Question 37: Which of the following is not a known cause of neuroregression in children?
- A. Vitamin B12 deficiency
- B. Ataxia telangiectasia
- C. ADHD (Correct Answer)
- D. Wilson's disease
Explanation: ***ADHD*** - **Attention-deficit/hyperactivity disorder (ADHD)** is a neurodevelopmental disorder characterized by persistent patterns of inattention, hyperactivity, and impulsivity.
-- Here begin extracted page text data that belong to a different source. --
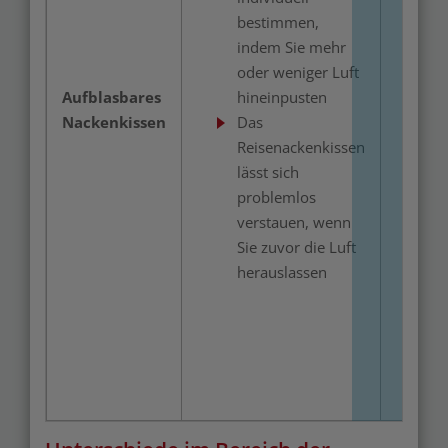
bestimmen,
w
indem Sie mehr
d
oder weniger Luft
e
Aufblasbares
hineinpusten
a
Nackenkissen
Das
W
Reisenackenkissen
e
lässt sich
s
problemlos
K
verstauen, wenn
a
Sie zuvor die Luft
N
herauslassen
A
k
M
g
w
It is **not** a cause of neuroregression. - While ADHD can impact cognitive and behavioral functioning, it does not involve a loss of previously acquired developmental milestones or skills. *Wilson's disease* - **Wilson's disease** is an inherited disorder that causes **copper accumulation** in organs, particularly the liver and brain. - Neurological symptoms, including **neuroregression**, can occur due to copper toxicity in the central nervous system. *Vitamin B12 deficiency* - **Vitamin B12 deficiency** can lead to neurological complications such as **subacute combined degeneration** of the spinal cord and peripheral neuropathy. - In children, severe or prolonged deficiency can impair brain development and lead to **developmental regression**. *Ataxia telangiectasia* - **Ataxia telangiectasia** is a rare, neurodegenerative, inherited disease that affects multiple body systems. - It is characterized by progressive **cerebellar ataxia**, leading to **neuroregression** and intellectual disability over time.